Compare the Rushdie affair to the development the Conservative and Reform movements within American Judaism, and the parallel rise of American Jewish intermarriage with non-Jews. Judaism, like Islam, was once less a religious creed than a tight community constituted by a set of laws and practices extending into areas well beyond matters of pure “belief.” Yet without the intense form of lineage endogamy favored by Muslim society, and in the absence of the in-group policing mechanisms found in Islam, Judaism adapted to modernity, and Jews assimilated into American life (arguably to a fault, since Jewish identity is now seriously threatened by intermarriage). To put it simply, early followers of Conservative and Reform Judaism didn’t have to worry about being executed for intermarriage or apostasy by angry Orthodox Jews.
So D’Souza’s notion of a grand coalition of the world’s religious traditionalists completely glosses over specific cultural characteristics that have blocked any reconciliation between Islam and modernity. D’Souza doesn’t directly endorse Islam’s harsh enforcement mechanisms. Instead he argues that the intolerant secularism of the cultural Left is forcing Muslims into an all-or-nothing choice between their harshest traditions, on the one hand, and total repudiation of Islam, on the other.
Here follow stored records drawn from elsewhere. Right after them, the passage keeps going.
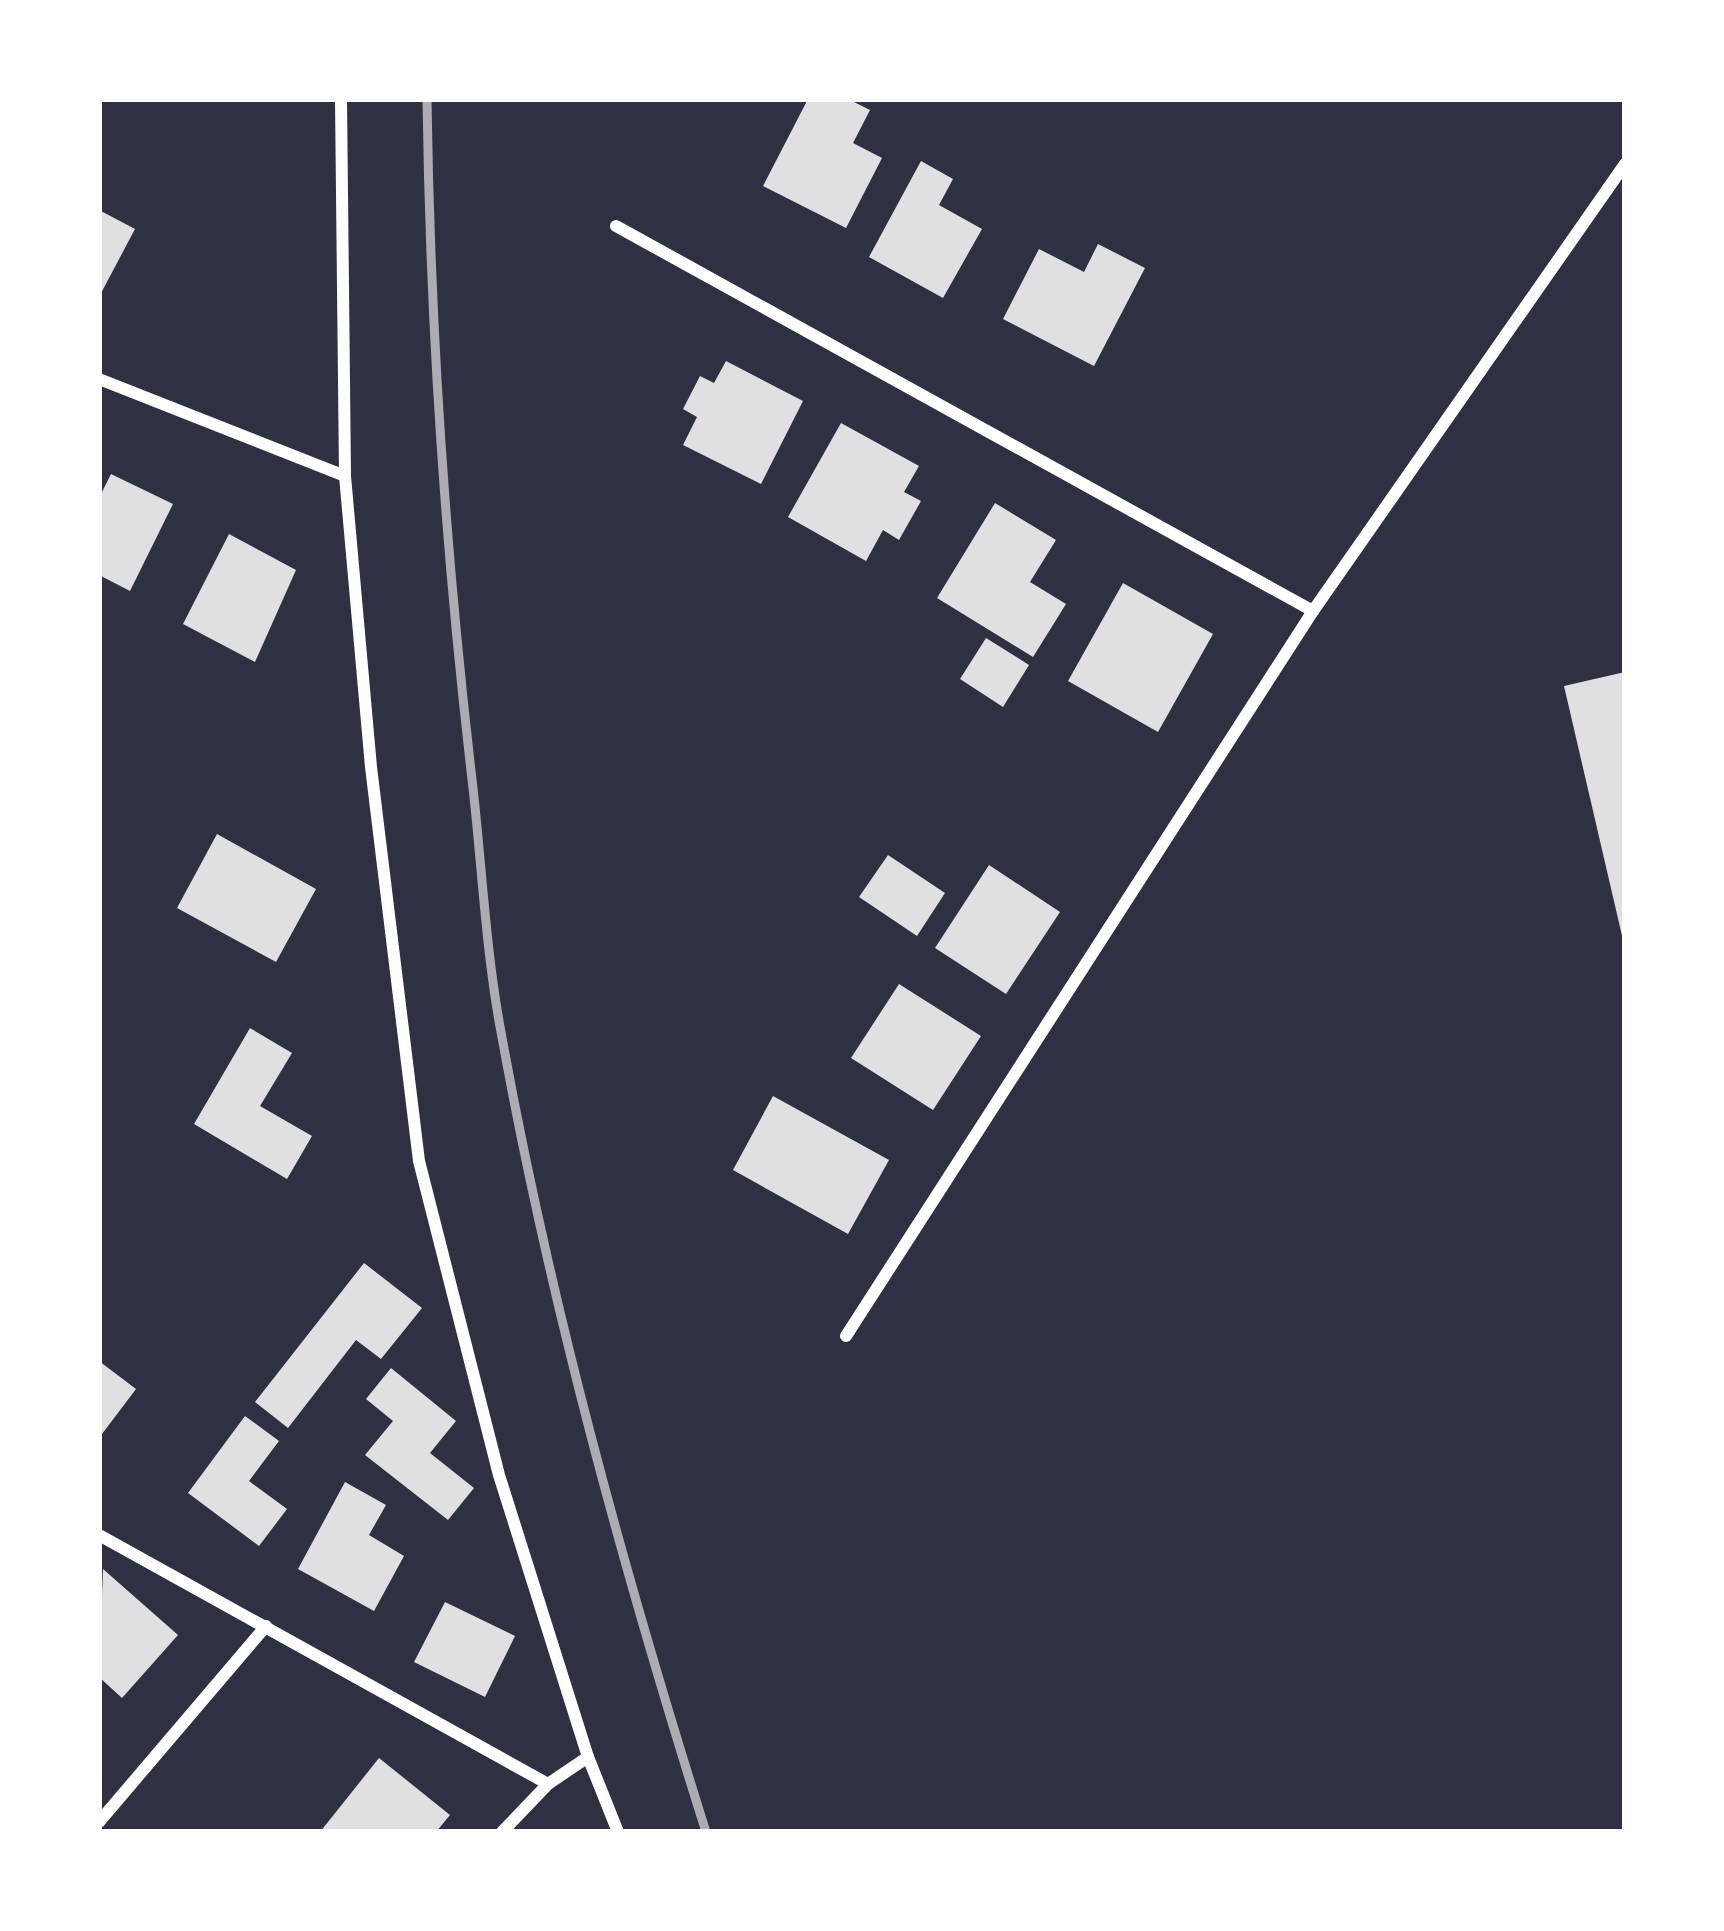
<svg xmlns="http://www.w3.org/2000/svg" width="1724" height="1931" viewBox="0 0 1724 1931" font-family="Montserrat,sans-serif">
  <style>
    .building { fill: #e0e0e3 }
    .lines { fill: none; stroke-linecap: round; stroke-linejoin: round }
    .minor { stroke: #fff; stroke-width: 12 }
    .rail { stroke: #abadb3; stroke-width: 9 }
  </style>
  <rect width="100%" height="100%" fill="#2d3142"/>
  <g class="building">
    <path d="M 808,99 L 848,99 L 870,110 L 853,143 L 882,158 L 846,228 L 763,186 Z"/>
    <path d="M 921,161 L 953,179 L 939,205 L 982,229 L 943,298 L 869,257 Z"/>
    <path d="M 99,210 L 135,229 L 99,297 Z"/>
    <path d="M 1098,244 L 1145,268 L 1094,366 L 1003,319 L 1039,249 L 1084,272 Z"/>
    <path d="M 726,361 L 803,401 L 761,484 L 683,445 L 697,417 L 683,409 L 700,376 L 714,383 Z"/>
    <path d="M 841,423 L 919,466 L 904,492 L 921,501 L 899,540 L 883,530 L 866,561 L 788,517 Z"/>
    <path d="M 111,474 L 173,504 L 130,591 L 99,575 L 99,498 Z"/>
    <path d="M 995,503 L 1056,540 L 1030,582 L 1066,604 L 1033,657 L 937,598 Z"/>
    <path d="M 229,534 L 296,570 L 255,662 L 183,624 Z"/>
    <path d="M 1123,583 L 1213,634 L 1158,732 L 1068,681 Z"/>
    <path d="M 986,638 L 1029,665 L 1003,707 L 960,679 Z"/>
    <path d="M 1625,672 L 1625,940 L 1623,940 L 1564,686 Z"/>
    <path d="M 217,834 L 316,889 L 276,962 L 177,908 Z"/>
    <path d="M 888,855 L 945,893 L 917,936 L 859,897 Z"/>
    <path d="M 989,865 L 1060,912 L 1006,994 L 935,948 Z"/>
    <path d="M 899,984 L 981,1036 L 933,1110 L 851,1058 Z"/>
    <path d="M 250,1028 L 292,1053 L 260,1106 L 312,1136 L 287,1179 L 194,1124 Z"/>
    <path d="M 773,1096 L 889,1160 L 848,1234 L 733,1170 Z"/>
    <path d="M 364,1263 L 422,1308 L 381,1359 L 356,1340 L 288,1428 L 255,1402 Z"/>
    <path d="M 99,1361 L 136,1389 L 99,1438 Z"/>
    <path d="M 391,1368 L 456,1421 L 430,1453 L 474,1488 L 448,1520 L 365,1455 L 393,1421 L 366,1399 Z"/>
    <path d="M 245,1416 L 279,1441 L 249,1481 L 287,1509 L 259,1546 L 188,1493 Z"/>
    <path d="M 345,1482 L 386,1505 L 369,1535 L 404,1556 L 374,1611 L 298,1569 Z"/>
    <path d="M 103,1569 L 178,1635 L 122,1698 L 99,1677 Z"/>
    <path d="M 445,1602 L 515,1636 L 485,1697 L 414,1662 Z"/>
    <path d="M 379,1758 L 450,1815 L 436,1832 L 320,1832 Z"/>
  </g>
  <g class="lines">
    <g class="minor">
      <path d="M 341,99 L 345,476 L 371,767 L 419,1161 L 499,1475 L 588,1757 L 618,1832"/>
      <path d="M 616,226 L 1313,611"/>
      <path d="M 99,379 L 345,476"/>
      <path d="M 846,1336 L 1313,611 L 1625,164"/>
      <path d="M 99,1535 L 548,1784 L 588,1757"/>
      <path d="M 99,1822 L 266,1626"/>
      <path d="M 502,1832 L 548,1784"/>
    </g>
    <path class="rail" d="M 427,99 C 430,330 446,558 473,788 C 482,868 486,952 501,1032 C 550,1303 623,1569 706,1832"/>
  </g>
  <rect width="1724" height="1931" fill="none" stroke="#ffffff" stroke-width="204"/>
</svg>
What D’Souza can’t see is that, far more than America’s secular Left, it is the distinctive nature of Islam itself, and of Middle Eastern social life generally, that forces this all-or-nothing choice. A non-creedal religion whose jurisdiction extends to vast areas of social life; a communal religious identity that punishes disloyalty with death; and a marriage system that generates (and harshly polices) a pervasive ethos of in-group solidarity: these are the real sources of the all-or-nothing choice between Muslim tradition and modernity. This is why the current alternatives in the Muslim world sometimes seem to be boiling down to an untenable choice between Iranian theocracy, on the one hand, and Turkish secularism, on the other.
If we want to change any of this, it will be impossible to restrict ourselves to the study of religious Islam. The “self-sealing” character of Islam is part and parcel of a broader and more deeply rooted social pattern. And parallel-cousin marriage is more than just an interesting but minor illustration of that broader theme. If there’s a “self-sealing” tendency in Muslim social life, cousin marriage is the velcro. In contemporary Europe, perhaps even more than in the Middle East, cousin marriage is at the core of a complex of factors blocking assimilation and driving the war on terror. So I shall take up the question of cousin marriage in Europe in the next in this series of essays.